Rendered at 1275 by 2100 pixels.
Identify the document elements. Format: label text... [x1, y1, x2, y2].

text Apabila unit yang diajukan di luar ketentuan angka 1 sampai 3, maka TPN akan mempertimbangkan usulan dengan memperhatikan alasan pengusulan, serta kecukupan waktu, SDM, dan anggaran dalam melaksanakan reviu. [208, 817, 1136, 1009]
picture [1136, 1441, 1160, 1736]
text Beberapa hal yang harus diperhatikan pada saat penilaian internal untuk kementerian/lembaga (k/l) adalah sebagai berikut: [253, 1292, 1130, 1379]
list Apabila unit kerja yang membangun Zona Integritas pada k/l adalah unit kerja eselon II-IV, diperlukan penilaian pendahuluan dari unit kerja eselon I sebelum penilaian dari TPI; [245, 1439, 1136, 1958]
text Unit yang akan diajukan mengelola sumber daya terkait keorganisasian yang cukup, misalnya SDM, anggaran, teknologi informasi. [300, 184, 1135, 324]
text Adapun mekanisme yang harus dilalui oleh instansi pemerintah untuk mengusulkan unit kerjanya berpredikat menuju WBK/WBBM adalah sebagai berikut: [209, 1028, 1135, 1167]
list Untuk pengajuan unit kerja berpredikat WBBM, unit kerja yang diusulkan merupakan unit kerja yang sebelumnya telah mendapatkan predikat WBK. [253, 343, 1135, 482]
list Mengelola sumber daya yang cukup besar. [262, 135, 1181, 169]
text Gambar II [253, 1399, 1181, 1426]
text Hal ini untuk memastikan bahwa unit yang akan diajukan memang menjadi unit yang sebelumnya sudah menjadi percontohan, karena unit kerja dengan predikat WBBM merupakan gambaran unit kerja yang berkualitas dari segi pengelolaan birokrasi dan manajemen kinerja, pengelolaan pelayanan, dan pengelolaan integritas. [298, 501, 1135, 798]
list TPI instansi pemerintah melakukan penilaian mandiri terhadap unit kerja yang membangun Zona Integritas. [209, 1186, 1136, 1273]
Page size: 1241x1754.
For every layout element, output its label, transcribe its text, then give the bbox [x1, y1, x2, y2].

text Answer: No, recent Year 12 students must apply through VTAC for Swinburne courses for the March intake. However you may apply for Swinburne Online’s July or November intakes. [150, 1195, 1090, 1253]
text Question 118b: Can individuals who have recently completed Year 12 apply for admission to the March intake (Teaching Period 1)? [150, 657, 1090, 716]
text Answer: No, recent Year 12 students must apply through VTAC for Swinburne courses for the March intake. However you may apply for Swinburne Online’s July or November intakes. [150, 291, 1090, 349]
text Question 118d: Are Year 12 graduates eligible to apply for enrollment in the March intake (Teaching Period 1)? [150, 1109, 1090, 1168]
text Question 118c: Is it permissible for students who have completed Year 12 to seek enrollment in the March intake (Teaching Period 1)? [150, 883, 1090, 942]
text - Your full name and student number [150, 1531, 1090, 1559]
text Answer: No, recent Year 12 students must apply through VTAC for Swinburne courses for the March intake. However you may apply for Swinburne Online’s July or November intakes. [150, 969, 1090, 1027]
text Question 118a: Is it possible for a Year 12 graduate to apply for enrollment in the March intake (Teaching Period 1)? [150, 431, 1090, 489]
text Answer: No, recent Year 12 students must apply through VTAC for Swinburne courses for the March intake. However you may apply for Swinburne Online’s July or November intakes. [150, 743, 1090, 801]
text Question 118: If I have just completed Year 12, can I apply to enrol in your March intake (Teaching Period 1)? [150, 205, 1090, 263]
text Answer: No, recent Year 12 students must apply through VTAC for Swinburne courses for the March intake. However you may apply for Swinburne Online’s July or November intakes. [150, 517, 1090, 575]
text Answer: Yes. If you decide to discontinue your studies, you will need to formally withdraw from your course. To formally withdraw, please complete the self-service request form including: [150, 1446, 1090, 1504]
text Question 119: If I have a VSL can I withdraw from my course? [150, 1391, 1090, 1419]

※ ※ ※

• Work task:
Return the entries above exactly as they appear.

• Answer:
Rendered at 1275 by 2100 pixels.
Identify the document elements. Format: label text... [x1, y1, x2, y2].

text Apabila unit yang diajukan di luar ketentuan angka 1 sampai 3, maka TPN akan mempertimbangkan usulan dengan memperhatikan alasan pengusulan, serta kecukupan waktu, SDM, dan anggaran dalam melaksanakan reviu. [208, 817, 1136, 1009]
picture [1136, 1441, 1160, 1736]
text Beberapa hal yang harus diperhatikan pada saat penilaian internal untuk kementerian/lembaga (k/l) adalah sebagai berikut: [253, 1292, 1130, 1379]
list Apabila unit kerja yang membangun Zona Integritas pada k/l adalah unit kerja eselon II-IV, diperlukan penilaian pendahuluan dari unit kerja eselon I sebelum penilaian dari TPI; [245, 1439, 1136, 1958]
text Unit yang akan diajukan mengelola sumber daya terkait keorganisasian yang cukup, misalnya SDM, anggaran, teknologi informasi. [300, 184, 1135, 324]
text Adapun mekanisme yang harus dilalui oleh instansi pemerintah untuk mengusulkan unit kerjanya berpredikat menuju WBK/WBBM adalah sebagai berikut: [209, 1028, 1135, 1167]
list Untuk pengajuan unit kerja berpredikat WBBM, unit kerja yang diusulkan merupakan unit kerja yang sebelumnya telah mendapatkan predikat WBK. [253, 343, 1135, 482]
list Mengelola sumber daya yang cukup besar. [262, 135, 1181, 169]
text Gambar II [253, 1399, 1181, 1426]
text Hal ini untuk memastikan bahwa unit yang akan diajukan memang menjadi unit yang sebelumnya sudah menjadi percontohan, karena unit kerja dengan predikat WBBM merupakan gambaran unit kerja yang berkualitas dari segi pengelolaan birokrasi dan manajemen kinerja, pengelolaan pelayanan, dan pengelolaan integritas. [298, 501, 1135, 798]
list TPI instansi pemerintah melakukan penilaian mandiri terhadap unit kerja yang membangun Zona Integritas. [209, 1186, 1136, 1273]
Page size: 1241x1754.
For every layout element, output its label, transcribe its text, then give the bbox [x1, y1, x2, y2].

text Answer: No, recent Year 12 students must apply through VTAC for Swinburne courses for the March intake. However you may apply for Swinburne Online’s July or November intakes. [150, 1195, 1090, 1253]
text Question 118b: Can individuals who have recently completed Year 12 apply for admission to the March intake (Teaching Period 1)? [150, 657, 1090, 716]
text Answer: No, recent Year 12 students must apply through VTAC for Swinburne courses for the March intake. However you may apply for Swinburne Online’s July or November intakes. [150, 291, 1090, 349]
text Question 118d: Are Year 12 graduates eligible to apply for enrollment in the March intake (Teaching Period 1)? [150, 1109, 1090, 1168]
text Question 118c: Is it permissible for students who have completed Year 12 to seek enrollment in the March intake (Teaching Period 1)? [150, 883, 1090, 942]
text - Your full name and student number [150, 1531, 1090, 1559]
text Answer: No, recent Year 12 students must apply through VTAC for Swinburne courses for the March intake. However you may apply for Swinburne Online’s July or November intakes. [150, 969, 1090, 1027]
text Question 118a: Is it possible for a Year 12 graduate to apply for enrollment in the March intake (Teaching Period 1)? [150, 431, 1090, 489]
text Answer: No, recent Year 12 students must apply through VTAC for Swinburne courses for the March intake. However you may apply for Swinburne Online’s July or November intakes. [150, 743, 1090, 801]
text Question 118: If I have just completed Year 12, can I apply to enrol in your March intake (Teaching Period 1)? [150, 205, 1090, 263]
text Answer: No, recent Year 12 students must apply through VTAC for Swinburne courses for the March intake. However you may apply for Swinburne Online’s July or November intakes. [150, 517, 1090, 575]
text Answer: Yes. If you decide to discontinue your studies, you will need to formally withdraw from your course. To formally withdraw, please complete the self-service request form including: [150, 1446, 1090, 1504]
text Question 119: If I have a VSL can I withdraw from my course? [150, 1391, 1090, 1419]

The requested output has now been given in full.